| Data for review |
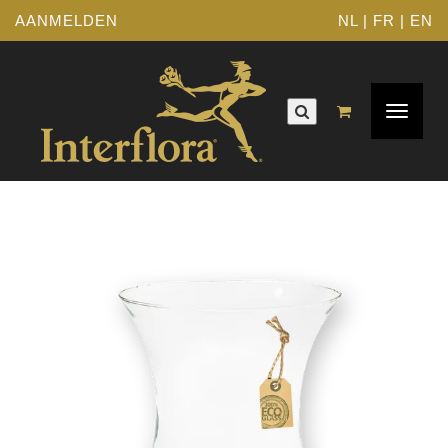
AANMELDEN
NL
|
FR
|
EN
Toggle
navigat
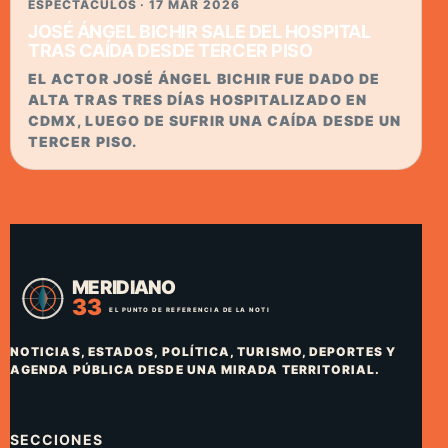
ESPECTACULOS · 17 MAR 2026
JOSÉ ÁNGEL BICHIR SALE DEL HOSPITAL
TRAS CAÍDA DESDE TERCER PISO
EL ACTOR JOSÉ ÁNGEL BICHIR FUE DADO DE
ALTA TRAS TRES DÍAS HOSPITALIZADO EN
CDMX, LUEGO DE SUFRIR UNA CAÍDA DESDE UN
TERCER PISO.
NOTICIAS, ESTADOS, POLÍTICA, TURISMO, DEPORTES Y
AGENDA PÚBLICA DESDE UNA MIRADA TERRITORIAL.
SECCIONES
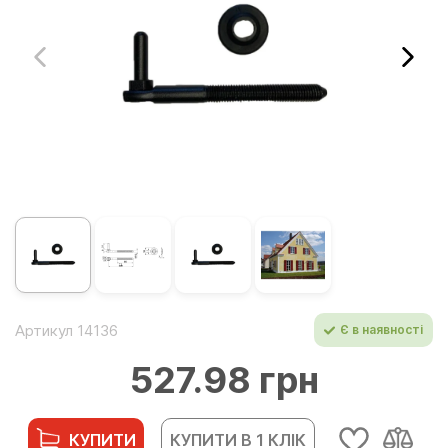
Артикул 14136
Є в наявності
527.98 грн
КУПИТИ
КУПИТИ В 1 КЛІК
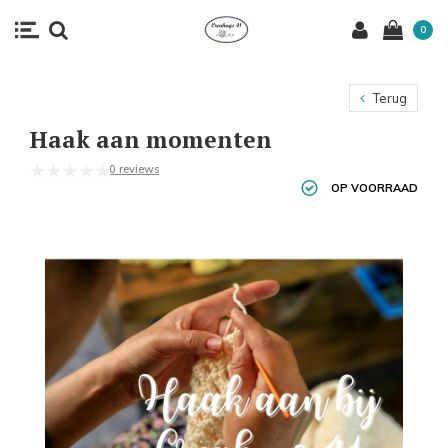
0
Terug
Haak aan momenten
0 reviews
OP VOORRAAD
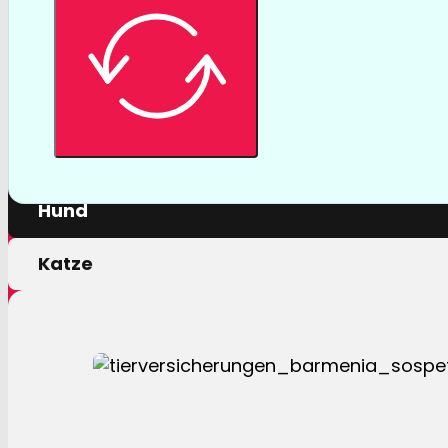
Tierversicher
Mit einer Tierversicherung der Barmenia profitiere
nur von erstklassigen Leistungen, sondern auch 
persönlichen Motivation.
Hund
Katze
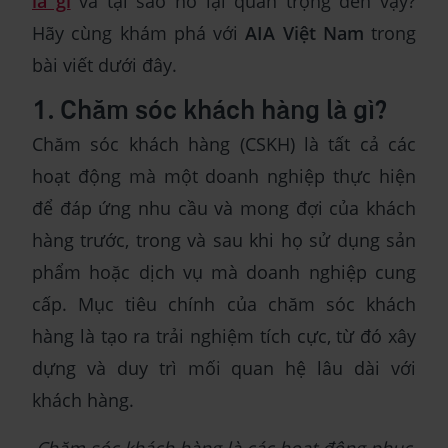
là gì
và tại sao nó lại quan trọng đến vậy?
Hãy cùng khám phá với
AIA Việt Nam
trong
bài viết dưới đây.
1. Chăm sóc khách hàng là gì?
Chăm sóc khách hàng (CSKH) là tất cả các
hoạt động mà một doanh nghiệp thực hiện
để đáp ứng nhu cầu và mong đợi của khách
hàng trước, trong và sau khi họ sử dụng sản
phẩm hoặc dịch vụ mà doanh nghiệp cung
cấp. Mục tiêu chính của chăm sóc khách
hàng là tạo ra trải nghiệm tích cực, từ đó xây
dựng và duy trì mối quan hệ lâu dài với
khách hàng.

| Instructions to follow |
Give every record again exactly, apart from the pictures, which stay out.

| Task solution |
AANMELDEN
NL
|
FR
|
EN
Toggle
navigat
ESPECTACULOS · 17 MAR 2026
JOSÉ ÁNGEL BICHIR SALE DEL HOSPITAL
TRAS CAÍDA DESDE TERCER PISO
EL ACTOR JOSÉ ÁNGEL BICHIR FUE DADO DE
ALTA TRAS TRES DÍAS HOSPITALIZADO EN
CDMX, LUEGO DE SUFRIR UNA CAÍDA DESDE UN
TERCER PISO.
NOTICIAS, ESTADOS, POLÍTICA, TURISMO, DEPORTES Y
AGENDA PÚBLICA DESDE UNA MIRADA TERRITORIAL.
SECCIONES
Артикул 14136
Є в наявності
527.98 грн
КУПИТИ
КУПИТИ В 1 КЛІК
0
Terug
Haak aan momenten
0 reviews
OP VOORRAAD
Tierversicher
Mit einer Tierversicherung der Barmenia profitiere
nur von erstklassigen Leistungen, sondern auch 
persönlichen Motivation.
Hund
Katze
là gì
và tại sao nó lại quan trọng đến vậy?
Hãy cùng khám phá với
AIA Việt Nam
trong
bài viết dưới đây.
1. Chăm sóc khách hàng là gì?
Chăm sóc khách hàng (CSKH) là tất cả các
hoạt động mà một doanh nghiệp thực hiện
để đáp ứng nhu cầu và mong đợi của khách
hàng trước, trong và sau khi họ sử dụng sản
phẩm hoặc dịch vụ mà doanh nghiệp cung
cấp. Mục tiêu chính của chăm sóc khách
hàng là tạo ra trải nghiệm tích cực, từ đó xây
dựng và duy trì mối quan hệ lâu dài với
khách hàng.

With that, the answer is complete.